» **EXERCISE OBJECTIVE**
Pick out every line of the material below that contains the word "controle", copying each such line in full.

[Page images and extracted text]
- - - - - - -

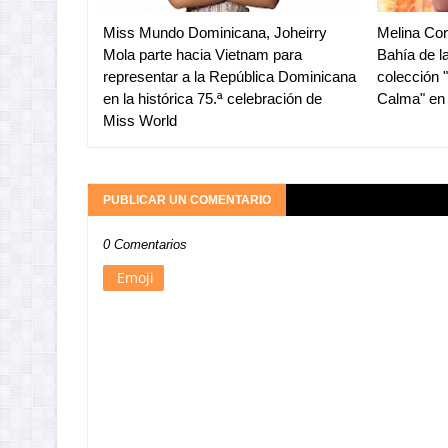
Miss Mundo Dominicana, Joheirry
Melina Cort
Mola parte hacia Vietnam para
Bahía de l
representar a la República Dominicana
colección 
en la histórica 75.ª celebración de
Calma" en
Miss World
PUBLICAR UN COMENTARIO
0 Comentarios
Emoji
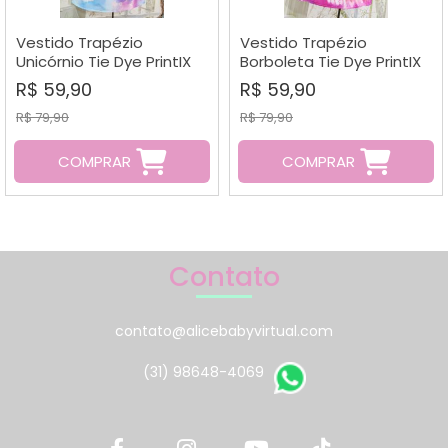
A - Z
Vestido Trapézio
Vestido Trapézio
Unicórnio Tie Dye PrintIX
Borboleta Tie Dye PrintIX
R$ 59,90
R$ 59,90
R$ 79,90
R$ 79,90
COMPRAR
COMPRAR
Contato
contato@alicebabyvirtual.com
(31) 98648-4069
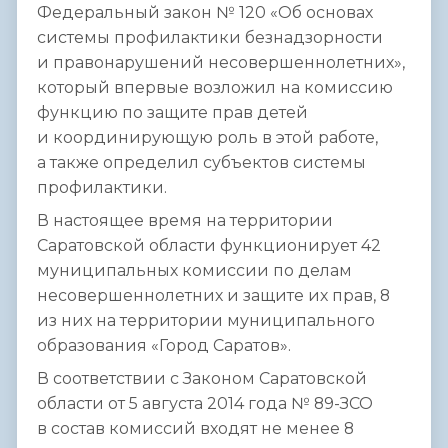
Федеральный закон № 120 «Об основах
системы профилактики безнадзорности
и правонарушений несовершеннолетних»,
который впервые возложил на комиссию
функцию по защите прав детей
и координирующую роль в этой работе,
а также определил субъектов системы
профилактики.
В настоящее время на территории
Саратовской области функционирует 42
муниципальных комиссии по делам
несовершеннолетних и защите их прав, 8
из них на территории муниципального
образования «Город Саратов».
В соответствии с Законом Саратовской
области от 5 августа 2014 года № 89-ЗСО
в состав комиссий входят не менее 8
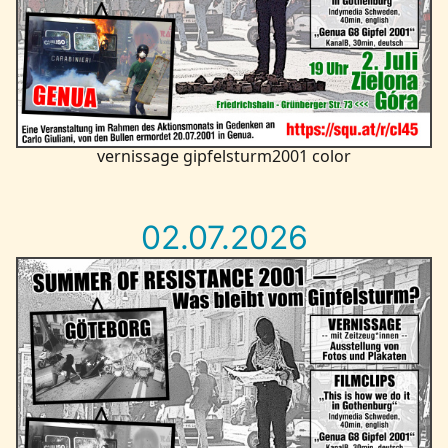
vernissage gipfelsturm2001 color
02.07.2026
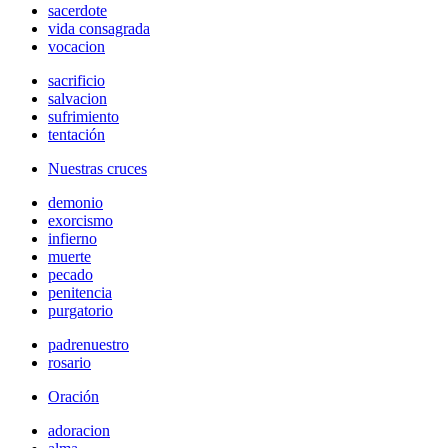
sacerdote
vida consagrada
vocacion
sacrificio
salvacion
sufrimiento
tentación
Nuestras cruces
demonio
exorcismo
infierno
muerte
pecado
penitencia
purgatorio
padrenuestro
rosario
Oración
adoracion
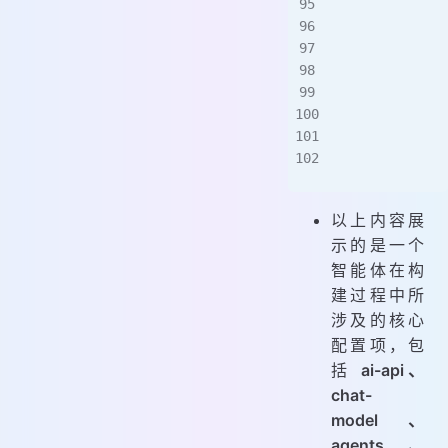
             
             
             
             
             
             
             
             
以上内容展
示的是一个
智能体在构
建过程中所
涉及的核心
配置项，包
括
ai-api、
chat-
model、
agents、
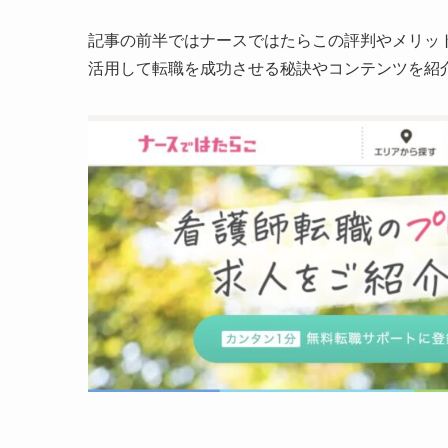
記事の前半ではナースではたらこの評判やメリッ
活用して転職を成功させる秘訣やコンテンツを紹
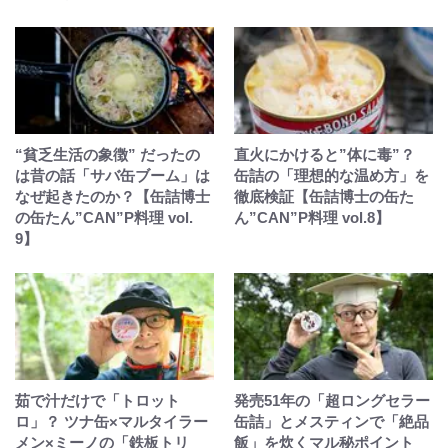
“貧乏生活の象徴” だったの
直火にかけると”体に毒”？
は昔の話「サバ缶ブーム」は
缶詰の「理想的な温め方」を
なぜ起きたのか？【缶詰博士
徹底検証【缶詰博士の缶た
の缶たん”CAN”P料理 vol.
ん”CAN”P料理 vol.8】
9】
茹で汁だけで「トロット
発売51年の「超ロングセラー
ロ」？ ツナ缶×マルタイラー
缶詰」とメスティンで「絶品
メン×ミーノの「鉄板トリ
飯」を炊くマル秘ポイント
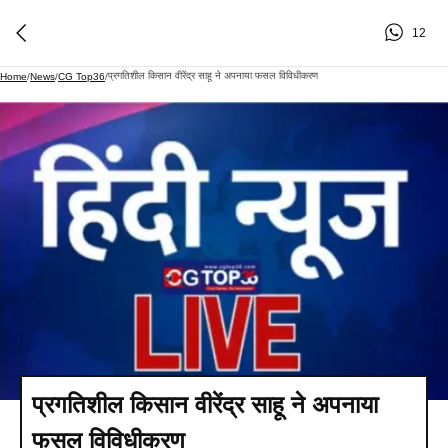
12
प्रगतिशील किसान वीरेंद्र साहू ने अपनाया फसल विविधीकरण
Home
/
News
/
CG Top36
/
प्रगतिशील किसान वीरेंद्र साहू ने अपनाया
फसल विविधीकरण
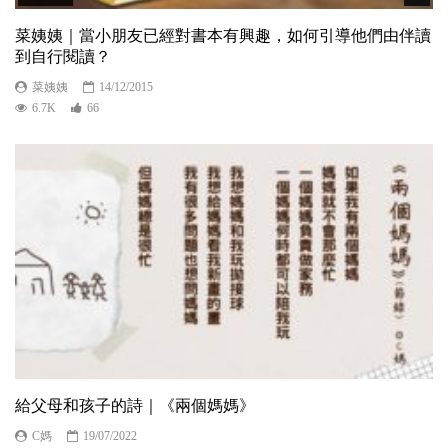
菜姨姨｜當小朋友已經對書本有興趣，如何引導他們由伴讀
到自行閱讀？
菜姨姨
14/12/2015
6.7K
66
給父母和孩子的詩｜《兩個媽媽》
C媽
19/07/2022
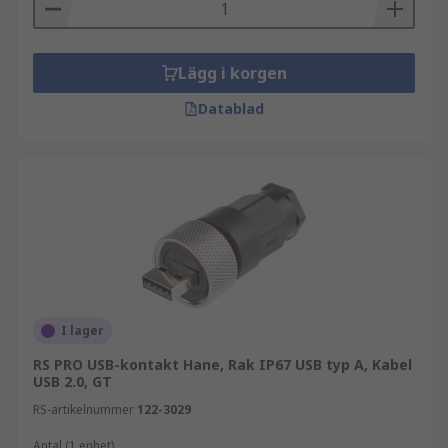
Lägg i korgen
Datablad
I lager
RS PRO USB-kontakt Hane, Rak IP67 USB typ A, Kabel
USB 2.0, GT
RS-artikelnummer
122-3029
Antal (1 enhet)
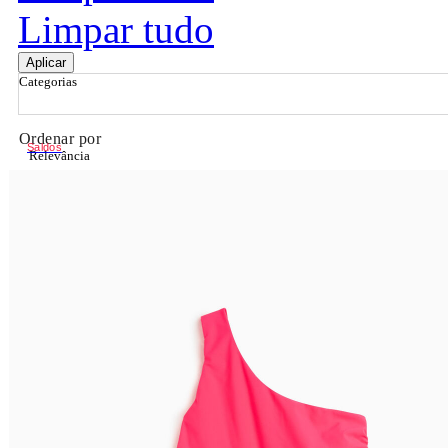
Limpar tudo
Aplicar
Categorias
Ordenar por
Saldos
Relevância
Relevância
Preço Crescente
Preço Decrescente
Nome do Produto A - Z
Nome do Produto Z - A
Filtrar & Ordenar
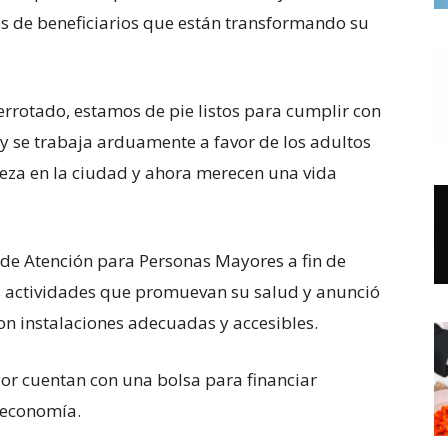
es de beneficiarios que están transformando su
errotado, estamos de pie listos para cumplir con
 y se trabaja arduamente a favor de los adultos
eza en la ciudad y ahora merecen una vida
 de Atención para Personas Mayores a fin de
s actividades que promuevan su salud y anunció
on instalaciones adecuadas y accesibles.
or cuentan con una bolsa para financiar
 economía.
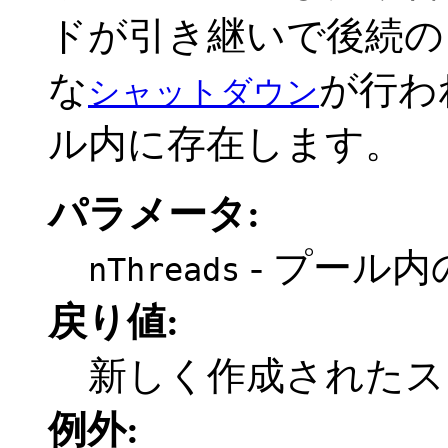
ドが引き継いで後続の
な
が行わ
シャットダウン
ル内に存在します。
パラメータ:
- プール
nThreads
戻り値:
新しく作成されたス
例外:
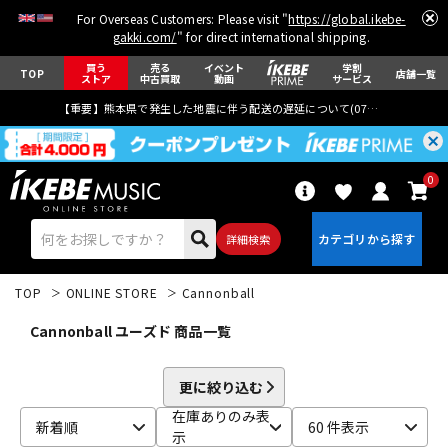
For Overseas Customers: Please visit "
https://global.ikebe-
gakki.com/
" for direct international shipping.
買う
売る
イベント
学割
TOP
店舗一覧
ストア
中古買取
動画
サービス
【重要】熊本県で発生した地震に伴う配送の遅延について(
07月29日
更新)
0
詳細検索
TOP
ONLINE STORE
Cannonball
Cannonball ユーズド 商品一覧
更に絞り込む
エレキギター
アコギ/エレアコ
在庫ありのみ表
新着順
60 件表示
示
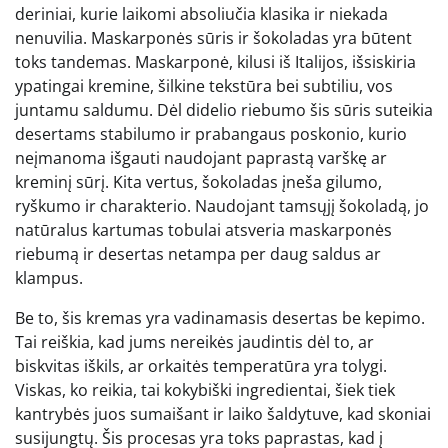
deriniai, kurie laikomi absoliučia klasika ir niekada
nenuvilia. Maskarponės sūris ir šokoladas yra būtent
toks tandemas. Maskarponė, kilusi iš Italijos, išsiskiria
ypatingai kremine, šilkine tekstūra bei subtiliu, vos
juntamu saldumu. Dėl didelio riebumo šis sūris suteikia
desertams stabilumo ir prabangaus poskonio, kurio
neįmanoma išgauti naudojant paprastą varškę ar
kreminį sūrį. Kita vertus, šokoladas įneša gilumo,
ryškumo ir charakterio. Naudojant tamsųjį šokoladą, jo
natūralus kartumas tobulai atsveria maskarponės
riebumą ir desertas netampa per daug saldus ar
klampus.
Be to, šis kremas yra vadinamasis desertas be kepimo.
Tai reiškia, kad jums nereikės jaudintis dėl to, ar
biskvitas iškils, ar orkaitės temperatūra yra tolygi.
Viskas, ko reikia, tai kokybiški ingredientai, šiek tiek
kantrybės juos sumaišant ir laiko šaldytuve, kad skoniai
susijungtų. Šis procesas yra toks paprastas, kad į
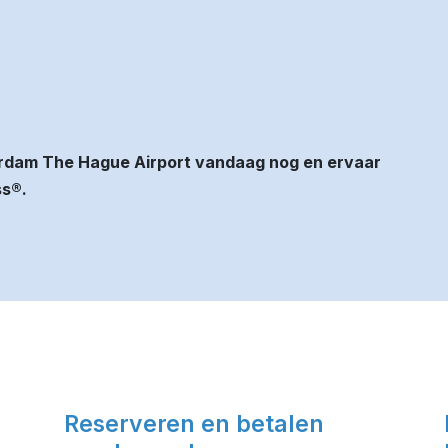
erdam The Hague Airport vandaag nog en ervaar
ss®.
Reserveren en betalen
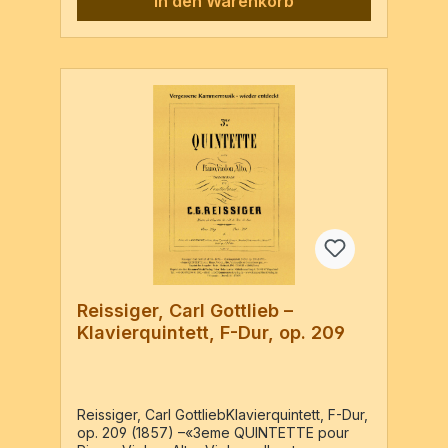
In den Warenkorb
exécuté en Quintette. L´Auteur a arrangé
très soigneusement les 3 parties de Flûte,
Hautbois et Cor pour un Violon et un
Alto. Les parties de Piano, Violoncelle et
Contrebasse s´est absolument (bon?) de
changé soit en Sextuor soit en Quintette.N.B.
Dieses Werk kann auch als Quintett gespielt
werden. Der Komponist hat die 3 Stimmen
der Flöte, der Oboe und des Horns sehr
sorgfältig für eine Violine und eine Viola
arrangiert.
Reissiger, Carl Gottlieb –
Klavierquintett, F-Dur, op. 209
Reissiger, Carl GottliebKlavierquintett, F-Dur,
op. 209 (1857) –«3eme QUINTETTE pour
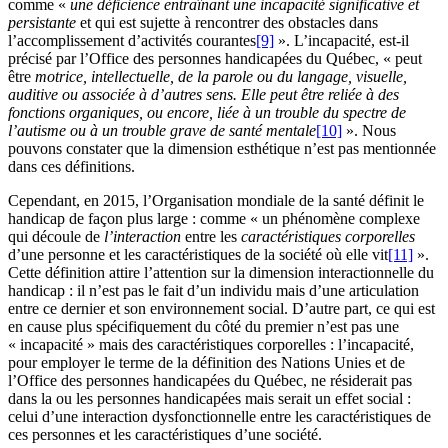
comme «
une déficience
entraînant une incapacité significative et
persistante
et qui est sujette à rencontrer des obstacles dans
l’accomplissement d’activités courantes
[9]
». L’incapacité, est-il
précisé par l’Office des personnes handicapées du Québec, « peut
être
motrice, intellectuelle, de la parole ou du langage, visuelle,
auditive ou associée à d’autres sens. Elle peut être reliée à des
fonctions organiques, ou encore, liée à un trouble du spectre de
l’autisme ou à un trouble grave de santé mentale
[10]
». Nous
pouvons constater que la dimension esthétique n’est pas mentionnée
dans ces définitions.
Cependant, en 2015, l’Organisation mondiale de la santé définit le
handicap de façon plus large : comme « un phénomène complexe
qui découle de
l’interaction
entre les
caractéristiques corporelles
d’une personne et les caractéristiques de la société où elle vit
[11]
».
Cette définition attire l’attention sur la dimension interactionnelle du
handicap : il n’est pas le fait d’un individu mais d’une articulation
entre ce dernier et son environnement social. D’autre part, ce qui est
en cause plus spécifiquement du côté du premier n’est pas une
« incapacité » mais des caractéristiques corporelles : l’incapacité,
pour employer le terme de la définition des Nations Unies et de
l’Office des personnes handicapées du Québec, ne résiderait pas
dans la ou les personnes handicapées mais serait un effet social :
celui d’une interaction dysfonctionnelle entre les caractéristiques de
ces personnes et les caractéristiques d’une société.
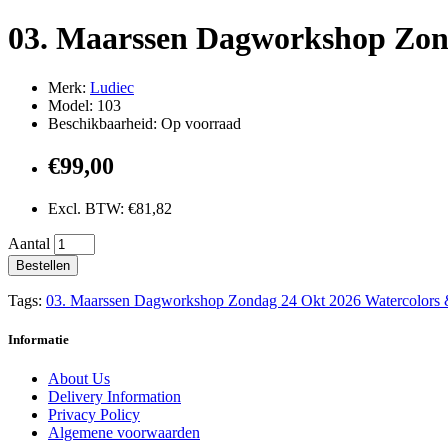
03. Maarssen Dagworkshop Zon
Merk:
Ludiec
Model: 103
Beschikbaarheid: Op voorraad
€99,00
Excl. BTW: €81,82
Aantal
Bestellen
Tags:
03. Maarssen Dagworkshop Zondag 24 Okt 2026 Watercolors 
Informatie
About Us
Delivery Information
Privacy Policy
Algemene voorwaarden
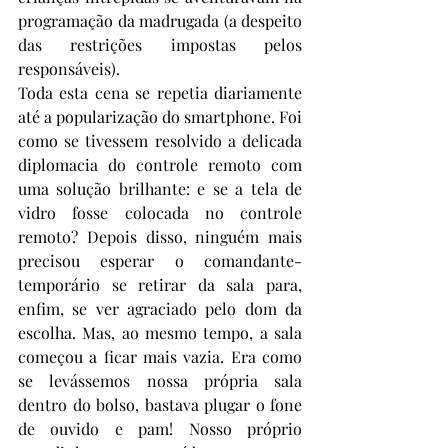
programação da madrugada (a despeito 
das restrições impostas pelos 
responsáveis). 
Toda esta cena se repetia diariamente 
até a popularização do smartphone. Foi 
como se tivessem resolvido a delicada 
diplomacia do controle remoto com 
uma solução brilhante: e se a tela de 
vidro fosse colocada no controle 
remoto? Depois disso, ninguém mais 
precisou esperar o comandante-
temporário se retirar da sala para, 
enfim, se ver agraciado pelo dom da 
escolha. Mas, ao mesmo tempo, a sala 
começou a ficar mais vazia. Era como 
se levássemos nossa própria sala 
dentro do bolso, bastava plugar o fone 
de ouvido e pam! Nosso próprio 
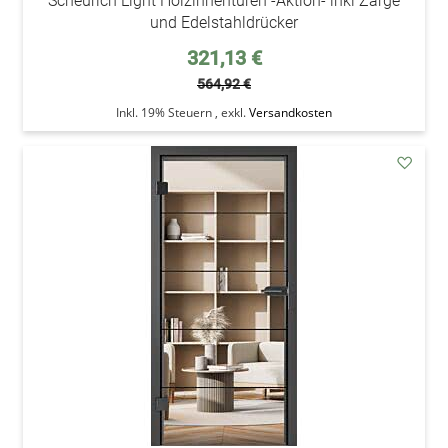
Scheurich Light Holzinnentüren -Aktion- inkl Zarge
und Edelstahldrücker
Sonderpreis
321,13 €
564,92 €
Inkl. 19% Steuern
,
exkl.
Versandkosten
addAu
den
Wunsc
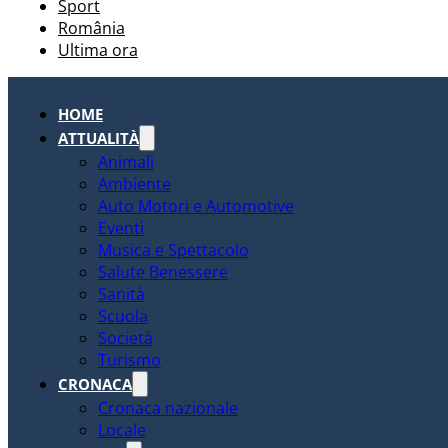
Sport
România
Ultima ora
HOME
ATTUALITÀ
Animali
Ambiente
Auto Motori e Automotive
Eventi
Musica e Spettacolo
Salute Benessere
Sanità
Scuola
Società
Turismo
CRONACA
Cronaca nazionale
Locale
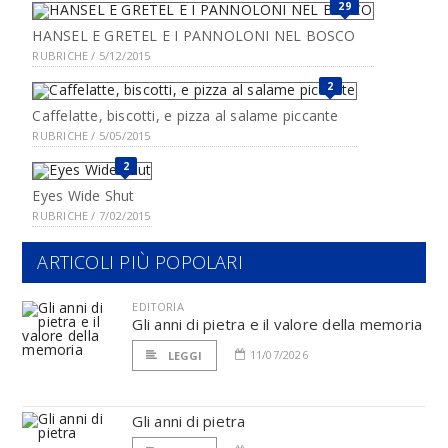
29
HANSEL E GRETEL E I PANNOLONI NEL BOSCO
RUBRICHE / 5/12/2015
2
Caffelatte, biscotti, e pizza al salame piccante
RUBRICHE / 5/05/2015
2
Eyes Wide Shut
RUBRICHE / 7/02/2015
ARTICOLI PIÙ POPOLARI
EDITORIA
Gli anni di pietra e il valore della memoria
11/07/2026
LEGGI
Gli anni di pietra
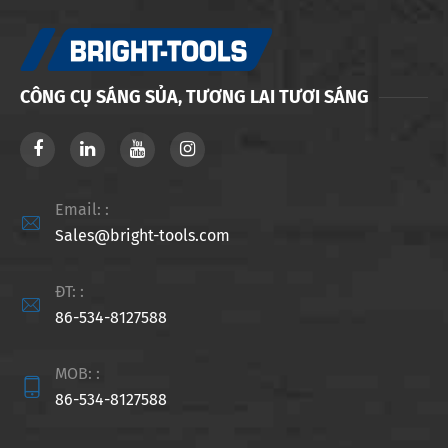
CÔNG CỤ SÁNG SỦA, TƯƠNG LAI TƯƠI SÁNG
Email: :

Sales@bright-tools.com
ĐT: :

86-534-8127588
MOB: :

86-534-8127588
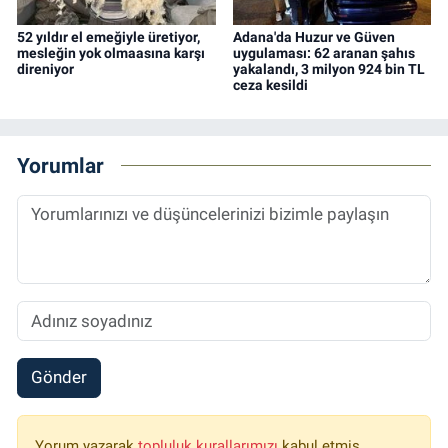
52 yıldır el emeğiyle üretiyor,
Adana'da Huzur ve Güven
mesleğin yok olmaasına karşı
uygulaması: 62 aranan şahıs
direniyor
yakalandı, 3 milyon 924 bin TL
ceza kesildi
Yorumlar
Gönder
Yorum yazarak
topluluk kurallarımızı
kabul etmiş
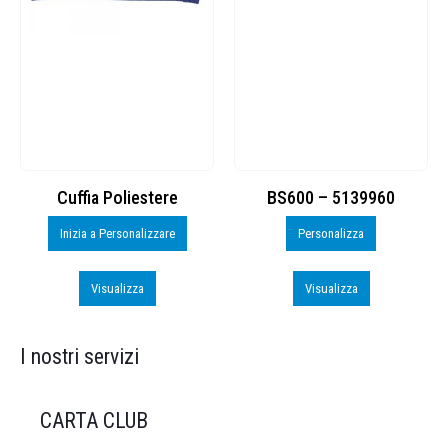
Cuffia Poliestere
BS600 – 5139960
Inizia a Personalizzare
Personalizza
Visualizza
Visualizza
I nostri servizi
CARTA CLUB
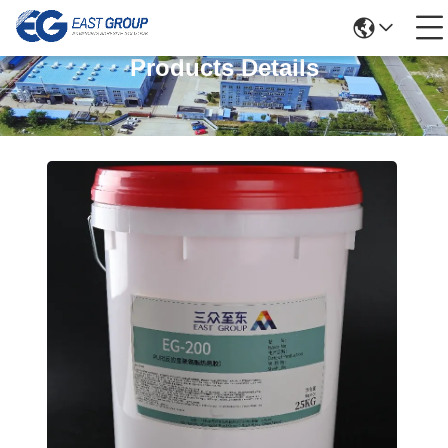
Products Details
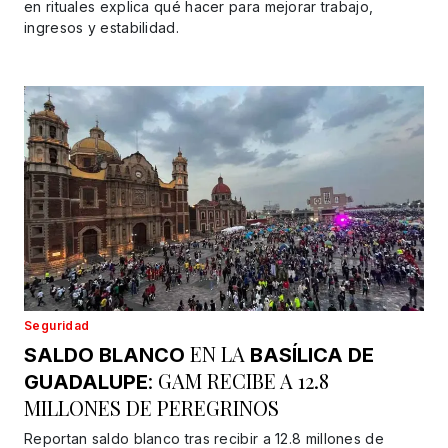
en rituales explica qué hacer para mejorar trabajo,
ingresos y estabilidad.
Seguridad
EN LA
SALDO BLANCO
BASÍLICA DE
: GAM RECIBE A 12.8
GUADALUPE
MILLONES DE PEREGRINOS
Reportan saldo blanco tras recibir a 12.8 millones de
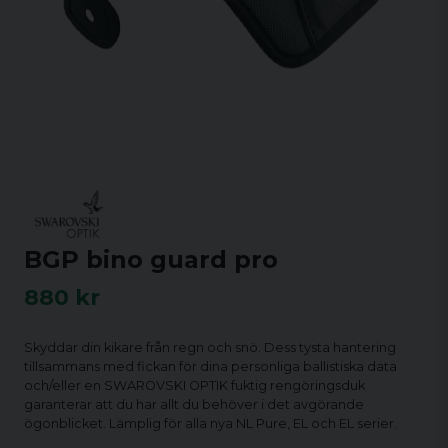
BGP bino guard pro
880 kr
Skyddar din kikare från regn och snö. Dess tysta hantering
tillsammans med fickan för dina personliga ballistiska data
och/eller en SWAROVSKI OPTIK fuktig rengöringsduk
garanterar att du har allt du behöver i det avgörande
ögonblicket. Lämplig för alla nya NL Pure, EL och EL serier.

- - - - - - -

» **ANSWER SECTION**
diplomacia do controle remoto com 
vidro fosse colocada no controle 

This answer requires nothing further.